§ Document excerpt

----

BILLINGS, Associate Presiding Judge:

William King O'Brien appeals from a conviction for attempted aggravated murder, a first-degree felony, in violation of Utah Code Annotated section 76-5-202 (Supp. 2003). We affirm.

O'Brien's conviction resulted from a high-speed chase during which O'Brien, driving a vehicle reported stolen and armed with a handgun, attempted to escape police capture. O'Brien contends that (1) the district court lacked sufficient evidence to send the attempted aggravated murder charge to the jury; and (2) the trial evidence was insufficient to support O'Brien's conviction for attempted aggravated murder of a police officer.

However, O'Brien's defense counsel failed to make a motion for a directed verdict at trial to preserve these sufficiency of the evidence claims for appeal. See State v. Holgate, 2000 UT 74,¶11, 10 P.3d 346; State v. Yanez, 2002 UT App 50,¶18, 42 P.3d 1248. Thus, O'Brien challenges the sufficiency of the evidence at trial by claiming ineffective assistance of trial counsel in failing to move for a directed verdict. See State v. Hansen, 2002 UT 114,¶21 n.2, 61 P.3d 1062 ("When a party fails to preserve an issue for appeal, we will nevertheless review the issue if the appealing party . . . assert[s] ineffective assistance of counsel in failing to preserve the issue."). Therefore, to dispose of O'Brien's claim of ineffective assistance of trial counsel, we must first examine O'Brien's claims of insufficiency of evidence.

"When evaluating whether the State produced sufficient 'believable evidence' to withstand a challenge at the close of the State's case in chief[ i.e., a motion for a directed verdict], we apply the same standard used when reviewing a jury verdict." State v. Hamilton, 2003 UT 22,¶41, 70 P.3d 111. "Hence, [sufficient] evidence in this context means the evidence must be 'capable of supporting a finding of guilt beyond a reasonable doubt.'" Id. (quoting State v. Clark, 2001 UT 9,¶15, 20 P.3d 300).

----

Dataset excerpts

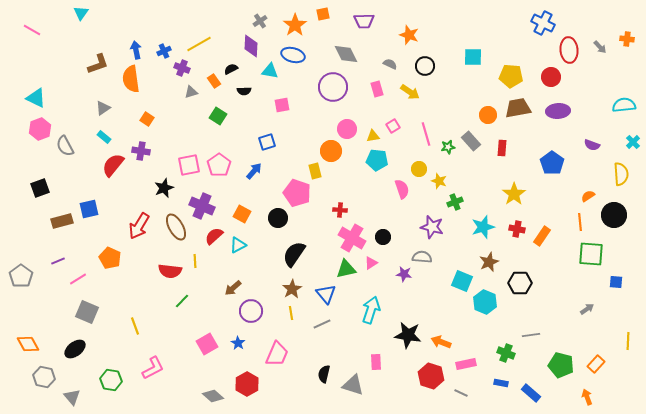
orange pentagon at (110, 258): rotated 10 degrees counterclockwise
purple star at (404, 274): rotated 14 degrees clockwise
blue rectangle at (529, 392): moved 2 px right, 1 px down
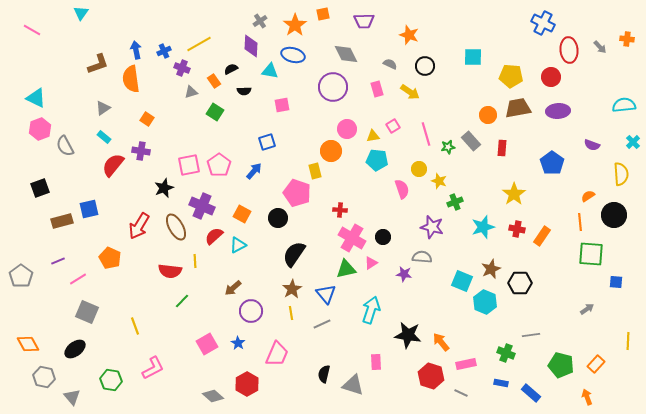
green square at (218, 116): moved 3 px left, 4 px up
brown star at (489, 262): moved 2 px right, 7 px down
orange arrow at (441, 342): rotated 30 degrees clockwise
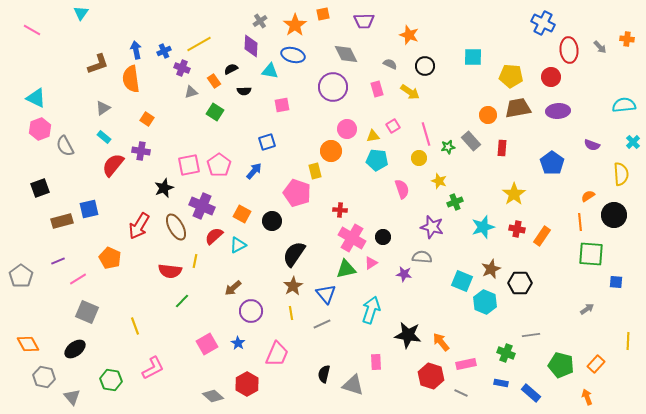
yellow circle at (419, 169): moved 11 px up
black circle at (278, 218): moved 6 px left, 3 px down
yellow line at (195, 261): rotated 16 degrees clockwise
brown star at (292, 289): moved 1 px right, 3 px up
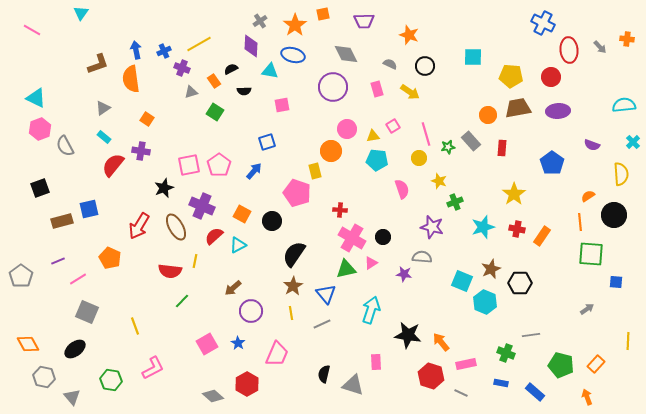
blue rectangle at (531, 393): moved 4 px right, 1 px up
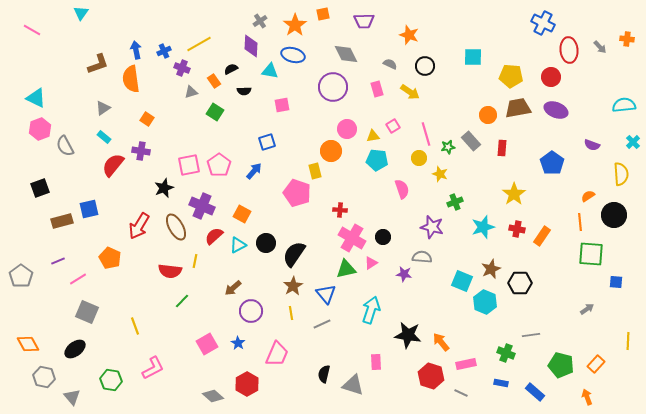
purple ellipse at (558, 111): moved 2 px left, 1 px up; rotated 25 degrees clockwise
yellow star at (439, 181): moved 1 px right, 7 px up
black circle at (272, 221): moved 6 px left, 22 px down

----

§ The problem
Pick up the court opinion on O'Brien's appeal where it stops and carry it forward. The records were taken from a separate source.

§ Answer to the exercise
O'Brien argues that "[w]here the only evidence presented against [him] is circumstantial, the evidence supporting a conviction must preclude every reasonable hypothesis of innocence." State v. Hill, 727 P.2d 221, 222 (Utah 1986). "This is because the existence of a reasonable hypothesis of innocence necessarily raises a reasonable doubt as to the defendant's guilt." Id. However, our supreme court has held that this rule "is not controlling when only part of the evidence is circumstantial." State v. Romero, 554 P.2d 216, 219 (Utah 1976) (emphasis added).

Despite O'Brien's arguments to the contrary, the record reflects that the State's case was not based on circumstantial evidence alone. The State put on the following direct and circumstantial evidence with regard to the intent and substantial step elements of the attempted aggravated murder charge: (1) O'Brien was illegally armed with a handgun; (2) police attempted to stop O'Brien while he was in possession of a stolen vehicle; (3) O'Brien tried to avoid capture by leading police on a high-speed automobile chase; (4) O'Brien only stopped because he lost control of his vehicle; (5) when O'Brien did stop, a shot was fired from inside his vehicle; (6) moments later O'Brien emerged from the wrecked vehicle holding the handgun; (7) O'Brien again ran from police, this time on foot; (8) once apprehended, O'Brien sang a rap song about killing "cops" with handguns; and (9) crime scene investigators later found that a bullet apparently hit the pursuing officer's windshield at approximately throat level.

Based on the foregoing, we cannot say that "'the evidence to support the verdict was completely lacking or was so slight and unconvincing as to make the verdict plainly unreasonable and unjust.'" State v. Yanez, 2002 UT App 50,¶10, 42 P.3d 1248 (quoting State v. Silva, 2000 UT App 292,¶13, 13 P.3d 604). Therefore, we hold that the evidence in this case was sufficient to survive a motion for a directed verdict.

"The failure of counsel to make motions . . . which would be futile if raised does not constitute ineffective assistance." State v. Whittle, 1999 UT 96,¶34, 989 P.2d 52 (quotations and citation omitted). Thus, we hold that O'Brien was not deprived of the effective assistance of counsel.

Affirmed.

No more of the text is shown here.